**Your task**
Set down, please, exactly the lines below that run from the line with "thumb tip: (145, 94)" to the line with "pinky mcp: (126, 170)", both lines included.

Data section Block Start

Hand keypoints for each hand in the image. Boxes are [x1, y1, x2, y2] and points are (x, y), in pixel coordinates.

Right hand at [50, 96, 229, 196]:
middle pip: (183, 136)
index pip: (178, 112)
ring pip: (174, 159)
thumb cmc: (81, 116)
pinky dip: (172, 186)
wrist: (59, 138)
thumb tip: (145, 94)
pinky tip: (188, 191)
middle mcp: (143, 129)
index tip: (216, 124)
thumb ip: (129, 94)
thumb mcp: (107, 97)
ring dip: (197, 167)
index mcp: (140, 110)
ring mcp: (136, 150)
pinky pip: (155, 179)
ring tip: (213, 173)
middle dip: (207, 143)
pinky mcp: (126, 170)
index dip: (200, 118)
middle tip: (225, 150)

Data section Block End
Data section Block Start

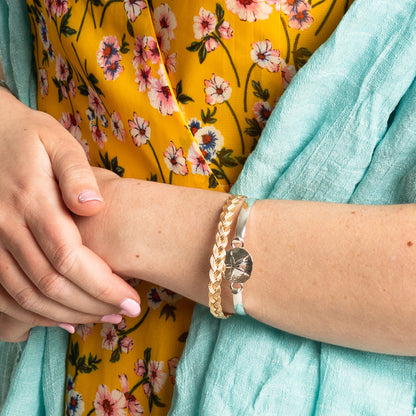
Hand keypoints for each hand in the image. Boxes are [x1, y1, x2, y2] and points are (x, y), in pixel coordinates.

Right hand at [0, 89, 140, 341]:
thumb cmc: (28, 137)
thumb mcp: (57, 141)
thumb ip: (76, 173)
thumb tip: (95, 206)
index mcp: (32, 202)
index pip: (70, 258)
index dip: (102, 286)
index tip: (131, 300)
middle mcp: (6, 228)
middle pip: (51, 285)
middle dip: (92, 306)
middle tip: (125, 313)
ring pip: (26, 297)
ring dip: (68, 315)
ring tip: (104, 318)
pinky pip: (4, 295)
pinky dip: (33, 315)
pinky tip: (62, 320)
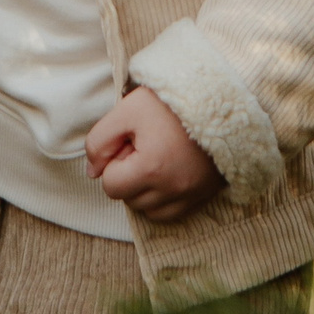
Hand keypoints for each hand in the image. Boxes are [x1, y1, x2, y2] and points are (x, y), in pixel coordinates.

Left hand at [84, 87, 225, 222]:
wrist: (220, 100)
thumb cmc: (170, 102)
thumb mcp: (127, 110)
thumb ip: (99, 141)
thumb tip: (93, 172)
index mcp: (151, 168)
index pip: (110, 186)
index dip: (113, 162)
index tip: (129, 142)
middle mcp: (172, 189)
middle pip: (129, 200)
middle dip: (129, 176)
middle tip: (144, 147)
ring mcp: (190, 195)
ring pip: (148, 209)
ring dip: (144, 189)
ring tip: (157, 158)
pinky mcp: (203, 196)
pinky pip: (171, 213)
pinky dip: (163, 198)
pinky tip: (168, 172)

Data section Block End

**Answer area**
thumb tip: (145, 94)
pinky tip: (188, 191)
middle mcp: (143, 129)
index tip: (216, 124)
thumb ip: (129, 94)
thumb mcp: (107, 97)
ring dip: (197, 167)
index mcp: (140, 110)
ring mcp: (136, 150)
pinky pip: (155, 179)
ring tip: (213, 173)
middle dip: (207, 143)
pinky mcp: (126, 170)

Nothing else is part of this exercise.